§ **TO-DO ITEM**: Count the lines in the records that contain the string "Published", with case counting, and reply with only that number.

§ **EXERCISE DATA**:
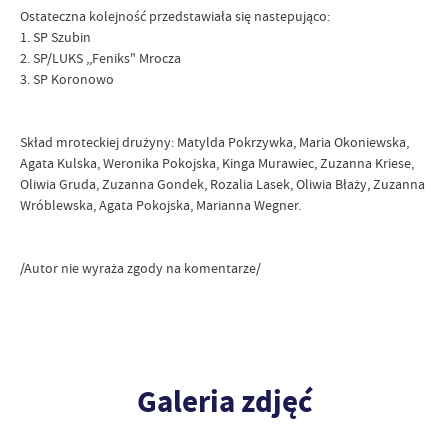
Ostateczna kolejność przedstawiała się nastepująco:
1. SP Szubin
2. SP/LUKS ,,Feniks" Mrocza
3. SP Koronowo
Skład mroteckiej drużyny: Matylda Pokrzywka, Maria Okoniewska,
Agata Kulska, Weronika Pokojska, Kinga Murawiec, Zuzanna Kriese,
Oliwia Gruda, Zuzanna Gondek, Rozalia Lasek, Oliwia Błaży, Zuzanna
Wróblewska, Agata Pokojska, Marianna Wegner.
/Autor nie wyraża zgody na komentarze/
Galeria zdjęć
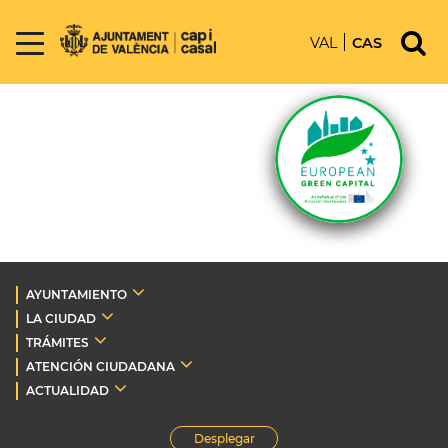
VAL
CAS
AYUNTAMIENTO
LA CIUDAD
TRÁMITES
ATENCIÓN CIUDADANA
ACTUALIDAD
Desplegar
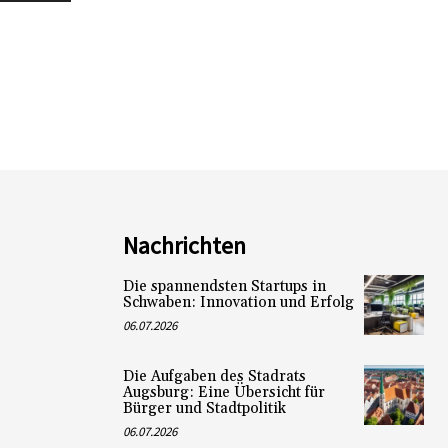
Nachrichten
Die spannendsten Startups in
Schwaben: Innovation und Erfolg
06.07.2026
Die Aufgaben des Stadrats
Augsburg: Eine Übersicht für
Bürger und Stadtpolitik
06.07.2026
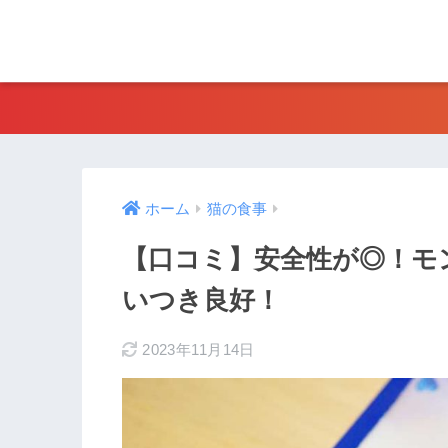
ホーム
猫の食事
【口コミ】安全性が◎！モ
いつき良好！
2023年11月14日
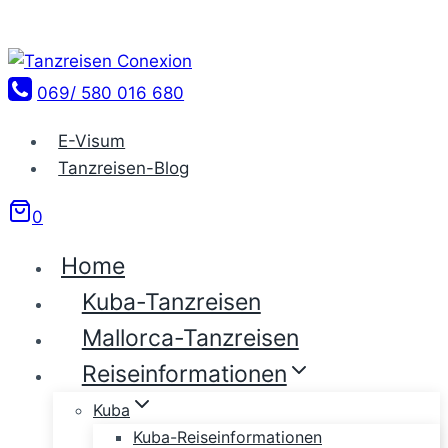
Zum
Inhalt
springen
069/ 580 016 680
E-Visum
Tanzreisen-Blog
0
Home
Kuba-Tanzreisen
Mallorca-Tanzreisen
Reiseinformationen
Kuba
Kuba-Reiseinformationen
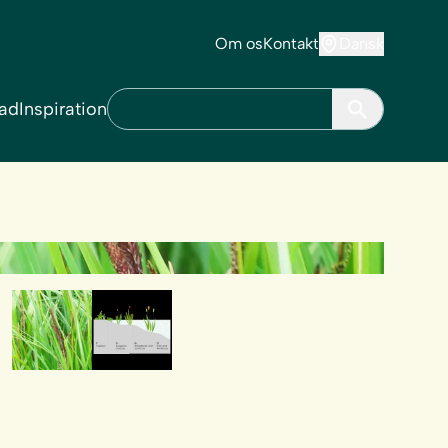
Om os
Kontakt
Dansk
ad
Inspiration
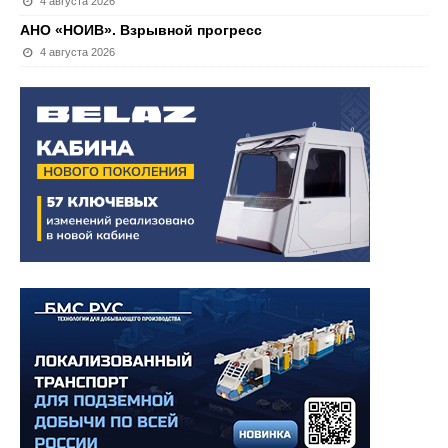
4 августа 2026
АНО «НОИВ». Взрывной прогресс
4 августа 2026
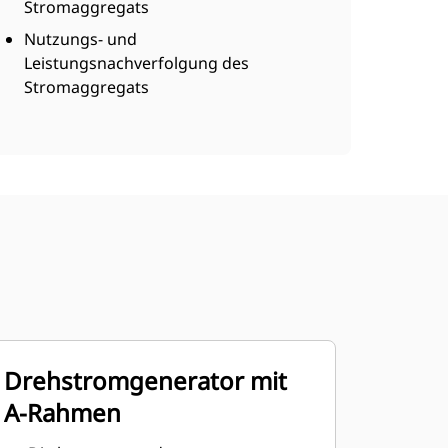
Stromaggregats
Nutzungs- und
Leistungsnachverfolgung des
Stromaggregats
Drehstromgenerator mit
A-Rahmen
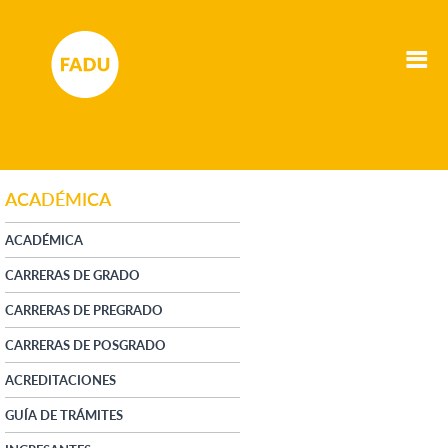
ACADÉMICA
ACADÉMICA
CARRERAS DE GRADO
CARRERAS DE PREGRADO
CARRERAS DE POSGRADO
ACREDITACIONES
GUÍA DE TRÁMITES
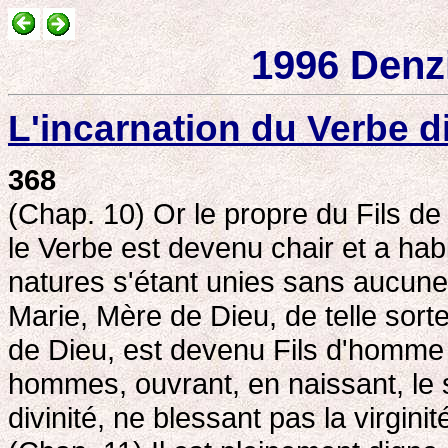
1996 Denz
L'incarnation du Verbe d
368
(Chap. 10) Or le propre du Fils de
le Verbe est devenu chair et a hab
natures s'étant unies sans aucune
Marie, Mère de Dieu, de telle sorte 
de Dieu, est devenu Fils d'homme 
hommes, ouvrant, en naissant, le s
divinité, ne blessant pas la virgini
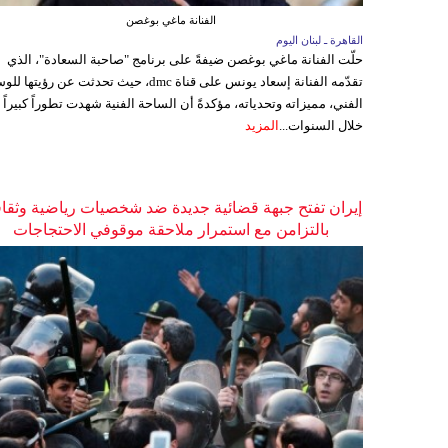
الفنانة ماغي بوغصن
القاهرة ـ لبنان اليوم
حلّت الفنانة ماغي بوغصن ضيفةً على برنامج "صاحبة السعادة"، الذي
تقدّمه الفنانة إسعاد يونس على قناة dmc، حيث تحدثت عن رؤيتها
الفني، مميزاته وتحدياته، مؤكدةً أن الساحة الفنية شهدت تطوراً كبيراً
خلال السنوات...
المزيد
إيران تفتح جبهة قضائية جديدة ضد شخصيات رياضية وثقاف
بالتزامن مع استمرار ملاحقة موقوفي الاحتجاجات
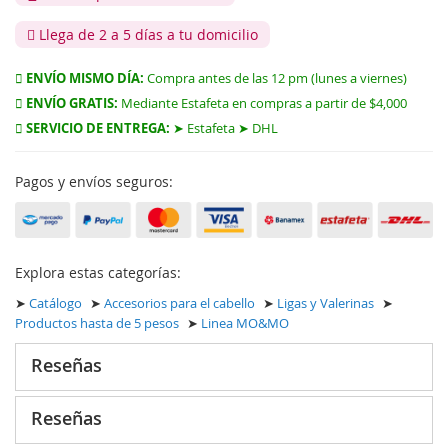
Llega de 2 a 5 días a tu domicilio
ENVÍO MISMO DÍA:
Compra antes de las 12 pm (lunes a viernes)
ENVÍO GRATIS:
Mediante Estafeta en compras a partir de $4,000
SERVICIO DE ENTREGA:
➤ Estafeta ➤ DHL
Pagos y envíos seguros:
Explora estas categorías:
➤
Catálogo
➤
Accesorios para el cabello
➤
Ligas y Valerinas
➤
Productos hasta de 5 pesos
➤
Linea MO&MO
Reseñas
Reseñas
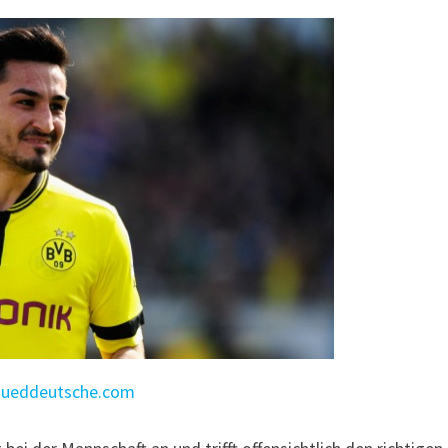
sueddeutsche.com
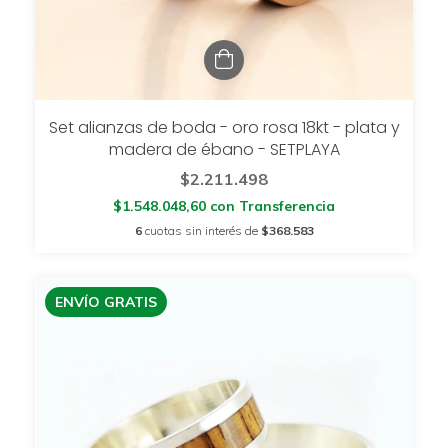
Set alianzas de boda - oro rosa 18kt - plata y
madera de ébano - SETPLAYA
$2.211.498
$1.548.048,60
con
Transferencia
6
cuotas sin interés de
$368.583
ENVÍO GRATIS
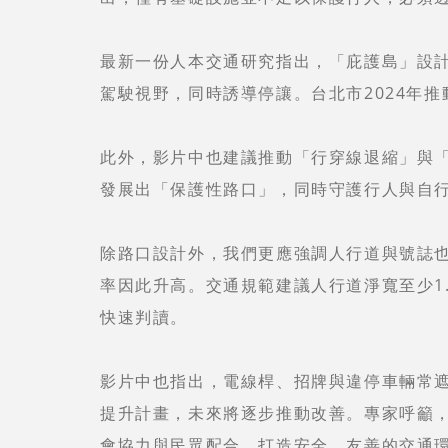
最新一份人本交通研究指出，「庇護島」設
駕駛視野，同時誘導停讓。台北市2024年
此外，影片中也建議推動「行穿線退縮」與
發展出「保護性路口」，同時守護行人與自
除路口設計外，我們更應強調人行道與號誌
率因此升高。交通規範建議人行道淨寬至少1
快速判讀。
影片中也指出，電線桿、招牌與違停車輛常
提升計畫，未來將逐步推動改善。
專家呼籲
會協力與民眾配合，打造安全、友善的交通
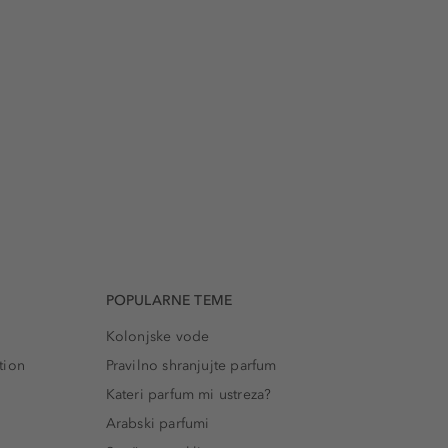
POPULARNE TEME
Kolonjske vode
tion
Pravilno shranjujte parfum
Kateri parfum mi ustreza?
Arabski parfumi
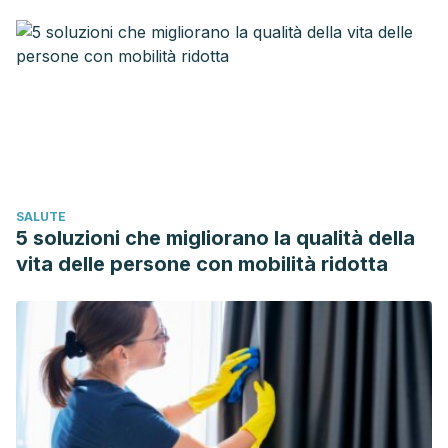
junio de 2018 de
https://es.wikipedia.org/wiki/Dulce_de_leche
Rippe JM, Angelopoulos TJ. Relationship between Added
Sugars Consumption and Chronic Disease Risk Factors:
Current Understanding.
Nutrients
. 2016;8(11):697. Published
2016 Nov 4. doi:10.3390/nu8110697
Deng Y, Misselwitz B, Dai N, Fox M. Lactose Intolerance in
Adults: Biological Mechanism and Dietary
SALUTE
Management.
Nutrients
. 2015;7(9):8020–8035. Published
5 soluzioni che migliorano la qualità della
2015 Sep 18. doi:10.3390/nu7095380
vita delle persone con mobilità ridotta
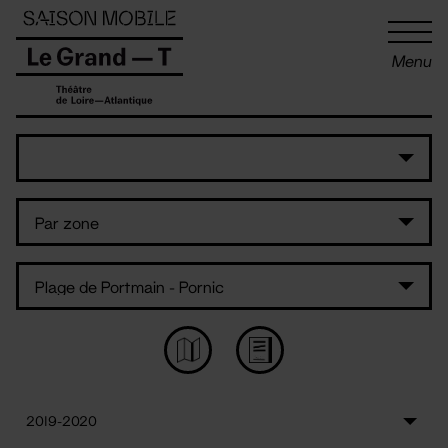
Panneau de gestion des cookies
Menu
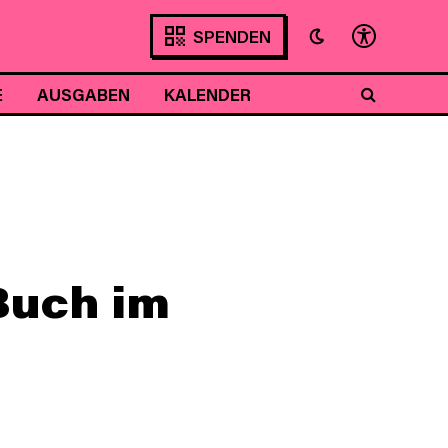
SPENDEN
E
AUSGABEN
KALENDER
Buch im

§ **COMPLETED EXERCISE**: 2